Crude drawings of a stick figure hanging from a noose attached to nothing. And the words “Sambo has defiled the white race and he will die for it.”

All three were identical. The postmarks put them three days apart, all mailed from Cedar Rapids.

“I know who killed him, Sam, and it wasn’t that stupid biker.”

“Who do you think did it?”

Anger. “Goddammit, Sam, I didn’t say that I
think.
I said I
know,
all right?”

“All right. You know. Then tell me.”

“Rob and Nick.”

Simply Rob and Nick.

There were all sorts of ways to respond to what she said. But most of them would have just agitated her further. I went with “Tell me some more.”

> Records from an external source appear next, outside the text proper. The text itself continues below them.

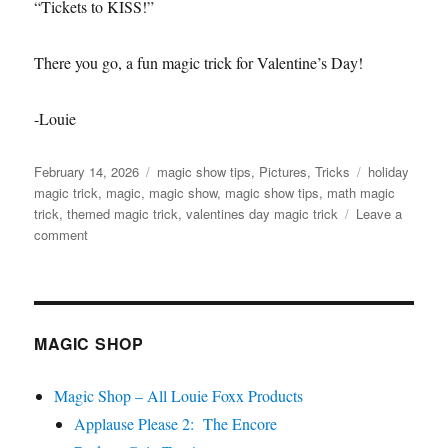
“Tickets to KISS!”
There you go, a fun magic trick for Valentine’s Day!
-Louie
Posted
Categories
Tags
February 14, 2026
magic show tips
,
Pictures
,
Tricks
holiday
on
magic trick
,
magic
,
magic show
,
magic show tips
,
math magic
trick
,
themed magic trick
,
valentines day magic trick
Leave a
on
comment
Valentine’s
Day
Magic
Trick
MAGIC SHOP
Magic Shop – All Louie Foxx Products
Applause Please 2: The Encore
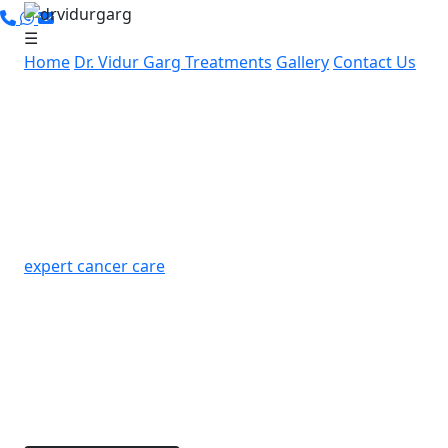
☰
Home
Dr. Vidur Garg
Treatments
Gallery
Contact Us
Leading Cancer Specialist in
Sector 3, Gurugram:
Advanced, Personalized
Cancer Care by Dr. Vidur Garg
If you’re in Sector 3, Gurugram and searching for
expert cancer care
, Dr. Vidur Garg offers advanced,
compassionate cancer treatment nearby. With over
15 years of experience and specialized skills in
robotic and laparoscopic cancer surgeries, Dr. Garg
is dedicated to providing personalized treatment
options for each patient.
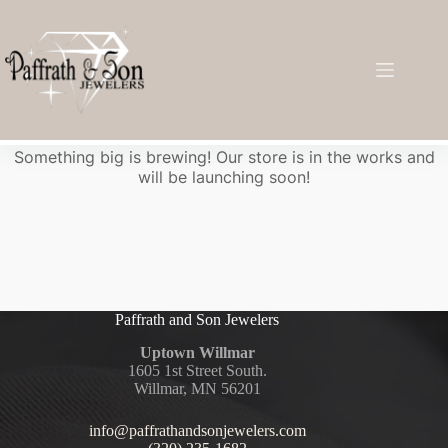
Great things are on the horizon
Something big is brewing! Our store is in the works and
will be launching soon!
Paffrath and Son Jewelers
Uptown Willmar
1605 1st Street South.
Willmar, MN 56201
info@paffrathandsonjewelers.com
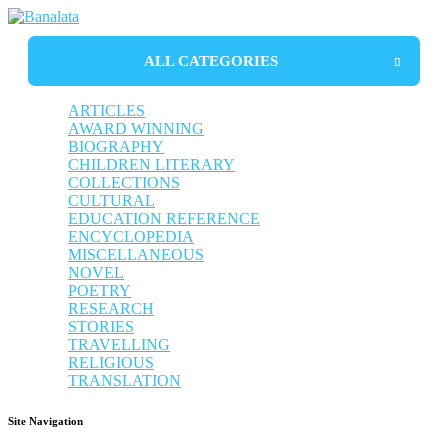
ALL CATEGORIES
ARTICLES
AWARD WINNING
BIOGRAPHY
CHILDREN LITERARY
AUTOBIOGRAPHY
COLLECTIONS
BIOGRAPHY
CULTURAL
LIFE SKETCH
TRAVELLING
EDUCATION REFERENCE
LIFE PHILOSOPHY
STORIES
BIHU SONG
ENCYCLOPEDIA
TRANSLATION
BORGEET
ANTHOLOGY
MISCELLANEOUS
POETRY
DICTIONARY
NOVEL
RELIGIOUS
ESSAYS
DRAMA
POETRY
STORY
GUIDEBOOK
RESEARCH
NON-FICTION
STORIES
REFLECTION
TRAVELLING
RELIGIOUS
TRANSLATION
Site Navigation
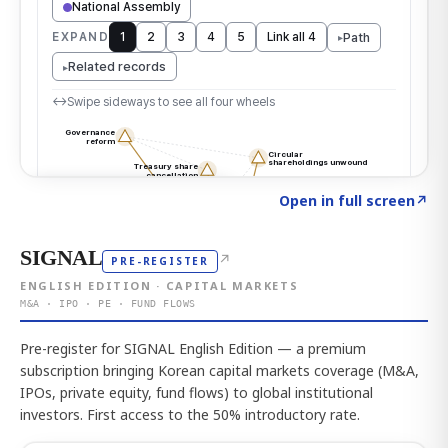
Click to explore the atlas
→
Open in full screen
↗
SIGNAL
↗
PRE-REGISTER
ENGLISH EDITION · CAPITAL MARKETS
M&A · IPO · PE · FUND FLOWS
Pre-register for SIGNAL English Edition — a premium
subscription bringing Korean capital markets coverage (M&A,
IPOs, private equity, fund flows) to global institutional
investors. First access to the 50% introductory rate.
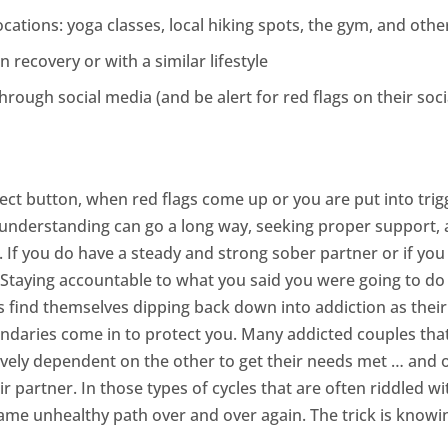
cations: yoga classes, local hiking spots, the gym, and ot
n recovery or with a similar lifestyle
ough social media (and be alert for red flags on their soci
 eject button, when red flags come up or you are put into tri
 understanding can go a long way, seeking proper support,
n. If you do have a steady and strong sober partner or if yo
p. Staying accountable to what you said you were going to d
find themselves dipping back down into addiction as their pa
aries come in to protect you. Many addicted couples that 
ively dependent on the other to get their needs met … and of
r partner. In those types of cycles that are often riddled 
same unhealthy path over and over again. The trick is knowi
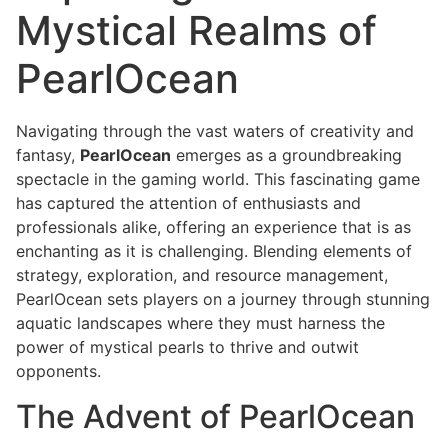
Mystical Realms of
PearlOcean
Navigating through the vast waters of creativity and
fantasy,
PearlOcean
emerges as a groundbreaking
spectacle in the gaming world. This fascinating game
has captured the attention of enthusiasts and
professionals alike, offering an experience that is as
enchanting as it is challenging. Blending elements of
strategy, exploration, and resource management,
PearlOcean sets players on a journey through stunning
aquatic landscapes where they must harness the
power of mystical pearls to thrive and outwit
opponents.
The Advent of PearlOcean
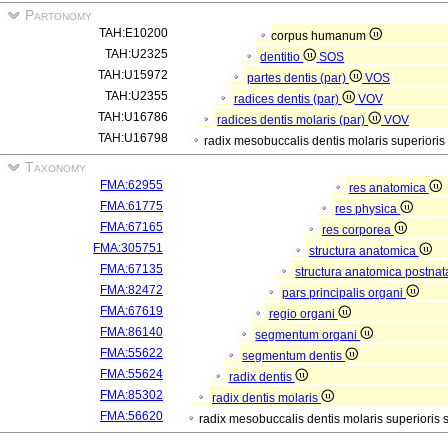
Partonomy
TAH:E10200
corpus humanum
TAH:U2325
dentitio
SOS
TAH:U15972
partes dentis (par)
VOS
TAH:U2355
radices dentis (par)
VOV
TAH:U16786
radices dentis molaris (par)
VOV
TAH:U16798
radix mesobuccalis dentis molaris superioris
Taxonomy
FMA:62955
res anatomica
FMA:61775
res physica
FMA:67165
res corporea
FMA:305751
structura anatomica
FMA:67135
structura anatomica postnat
FMA:82472
pars principalis organi
FMA:67619
regio organi
FMA:86140
segmentum organi
FMA:55622
segmentum dentis
FMA:55624
radix dentis
FMA:85302
radix dentis molaris
FMA:56620
radix mesobuccalis dentis molaris superioris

She dug in the front of her jeans and pulled out a crumpled package of Winstons. She delicately plucked one free and then straightened it out before lighting it. The wind whipped away her first stream of smoke.

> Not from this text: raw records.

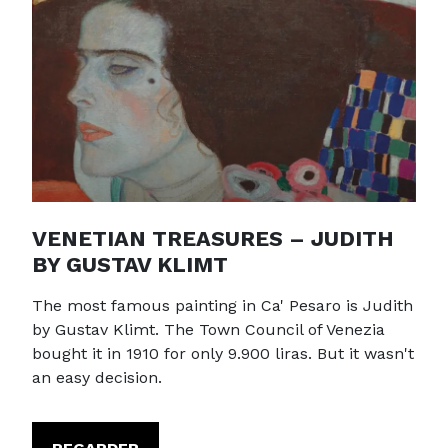
VENETIAN TREASURES – JUDITH
BY GUSTAV KLIMT
The most famous painting in Ca' Pesaro is Judith
by Gustav Klimt. The Town Council of Venezia
bought it in 1910 for only 9.900 liras. But it wasn't
an easy decision.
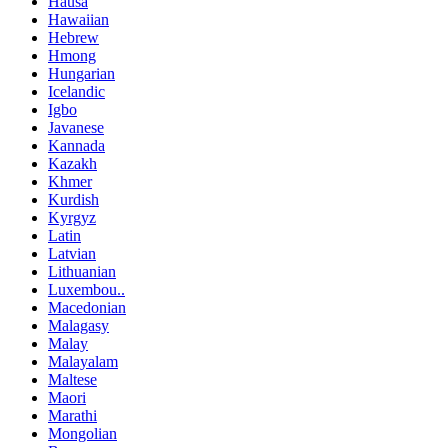
Hausa
Hawaiian
Hebrew
Hmong
Hungarian
Icelandic
Igbo
Javanese
Kannada
Kazakh
Khmer
Kurdish
Kyrgyz
Latin
Latvian
Lithuanian
Luxembou..
Macedonian
Malagasy
Malay
Malayalam
Maltese
Maori
Marathi
Mongolian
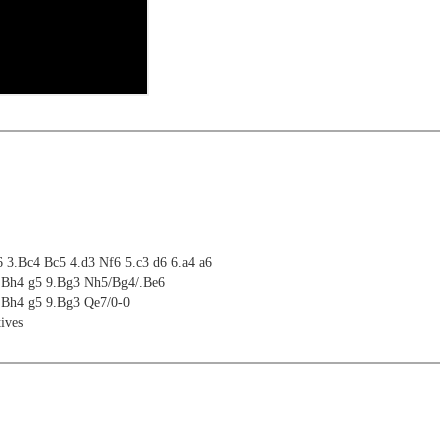
6 3.Bc4 Bc5 4.d3 Nf6 5.c3 d6 6.a4 a6
8.Bh4 g5 9.Bg3 Nh5/Bg4/.Be6
8.Bh4 g5 9.Bg3 Qe7/0-0
ives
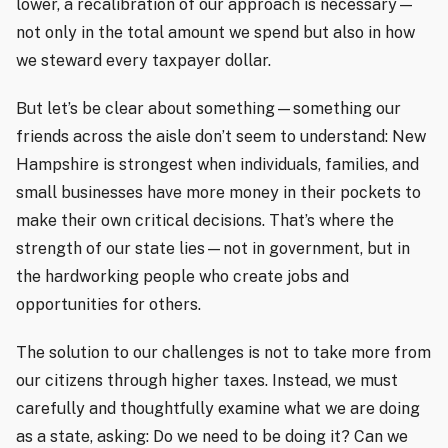
lower, a recalibration of our approach is necessary—
not only in the total amount we spend but also in how
we steward every taxpayer dollar.
But let’s be clear about something—something our
friends across the aisle don’t seem to understand: New
Hampshire is strongest when individuals, families, and
small businesses have more money in their pockets to
make their own critical decisions. That’s where the
strength of our state lies—not in government, but in
the hardworking people who create jobs and
opportunities for others.
The solution to our challenges is not to take more from
our citizens through higher taxes. Instead, we must
carefully and thoughtfully examine what we are doing
as a state, asking: Do we need to be doing it? Can we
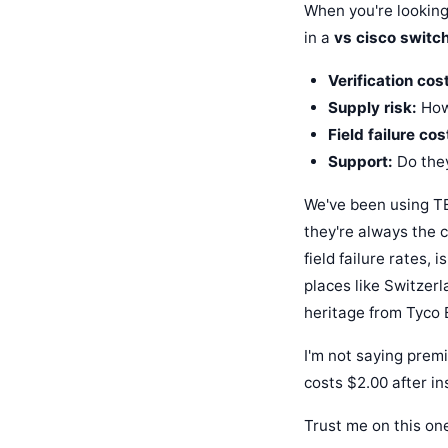
When you're looking
in a
vs cisco switc
Verification cost
Supply risk:
How 
Field failure cos
Support:
Do they
We've been using TE
they're always the 
field failure rates, 
places like Switzer
heritage from Tyco 
I'm not saying premi
costs $2.00 after ins
Trust me on this on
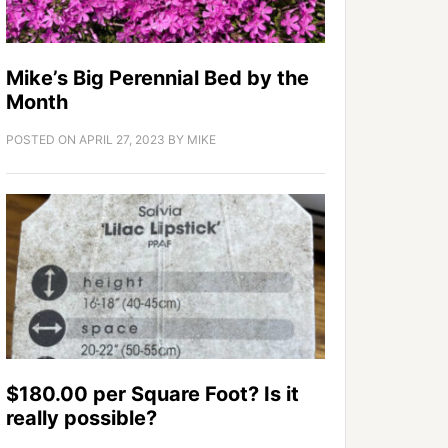
Mike’s Big Perennial Bed by the
Month
POSTED ON
APRIL 27, 2023
BY
MIKE
$180.00 per Square Foot? Is it
really possible?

She was composed now. Hard, even. I’d never seen her this way. “Well, for one thing, they kept threatening to do it.”

“Both of them?”

“Both of them. Together and separately.”

“Drunk or sober?”

“Both.”

“Did they ever try anything?”

Another drag from her cigarette. “David had a little motor scooter. It wouldn’t do more than thirty miles’ an hour. He rode it back and forth between Iowa City and here on the nights when my parents wouldn’t give me the car. One night, when he was coming back from my house, they were parked in the woods and then they started following. They kept running him off the road. Scaring him. And he was scared. Then another night they got into his apartment in Iowa City and drew all kinds of terrible racist stuff on the walls.”

“You sure it was them?”

“Nick Hannity bragged about it.”

Fun guys, Rob and Nick.

“But killing is a long way from what you’re describing.”

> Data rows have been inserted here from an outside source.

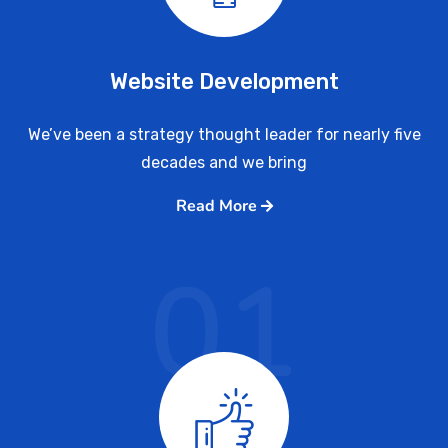
Website Development
We’ve been a strategy thought leader for nearly five
decades and we bring
Read More
01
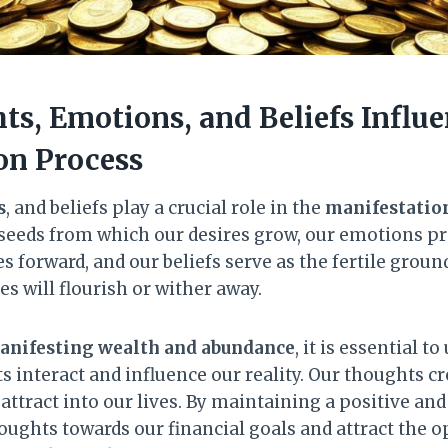
s, Emotions, and Beliefs Influe
on Process
s
, and beliefs play a crucial role in the
manifestatio
 seeds from which our desires grow, our emotions pro
s forward, and our beliefs serve as the fertile grou
s will flourish or wither away.
anifesting wealth and abundance
, it is essential 
 interact and influence our reality. Our thoughts cr
attract into our lives. By maintaining a positive an
houghts towards our financial goals and attract the 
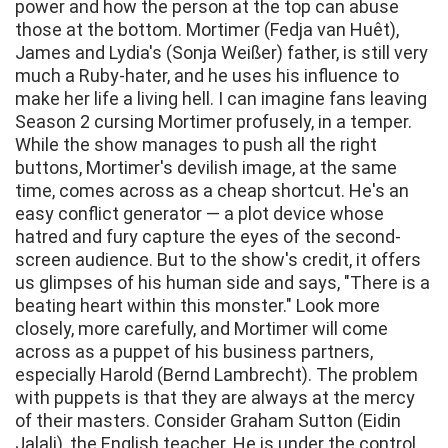
power and how the person at the top can abuse
those at the bottom. Mortimer (Fedja van Huêt),
James and Lydia's (Sonja Weißer) father, is still very
much a Ruby-hater, and he uses his influence to
make her life a living hell. I can imagine fans leaving
Season 2 cursing Mortimer profusely, in a temper.
While the show manages to push all the right
buttons, Mortimer's devilish image, at the same
time, comes across as a cheap shortcut. He's an
easy conflict generator — a plot device whose
hatred and fury capture the eyes of the second-
screen audience. But to the show's credit, it offers
us glimpses of his human side and says, "There is a
beating heart within this monster." Look more
closely, more carefully, and Mortimer will come
across as a puppet of his business partners,
especially Harold (Bernd Lambrecht). The problem
with puppets is that they are always at the mercy
of their masters. Consider Graham Sutton (Eidin
Jalali), the English teacher. He is under the control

“Nick beat him up in Iowa City one night. Badly enough that he had to stay overnight in the hospital.”

“Did he go to the cops?”

“Coming from Chicago? David wasn’t a big fan of cops.” The sunlight revealed the freckles across her nose and cheeks. A fetching touch of prairie girl. “There wasn’t much he could do. For one thing, we were both scared that the next time Rob and Nick did anything it’d be much worse.”

“You couldn’t tell your parents?”

“Are you kidding? They wouldn’t have taken Rob’s part but they would have nagged me about how this wouldn’t have been happening if David wasn’t a Negro.”

I got out a Lucky and lighted it. “Let me say something and don’t get mad.”

She smiled. A genuine smile. “I’m sorry, Sam. I can be a bitch.”

“You weren’t a bitch. You’re just understandably sad about David. But I need you to be rational and think clearly.”

She nodded. “I’ll try.”

“I have enough to go to Cliffie with, but with the connections Rob has he’ll be able to hide behind a lawyer. And besides, Cliffie has a boss now.”

“Cliffie has a boss?” A half smile. “He’s got to be a relative.”

“He is a she. But she’s not like other Sykeses. She eats with a fork and knife and never takes her dentures out at the table.”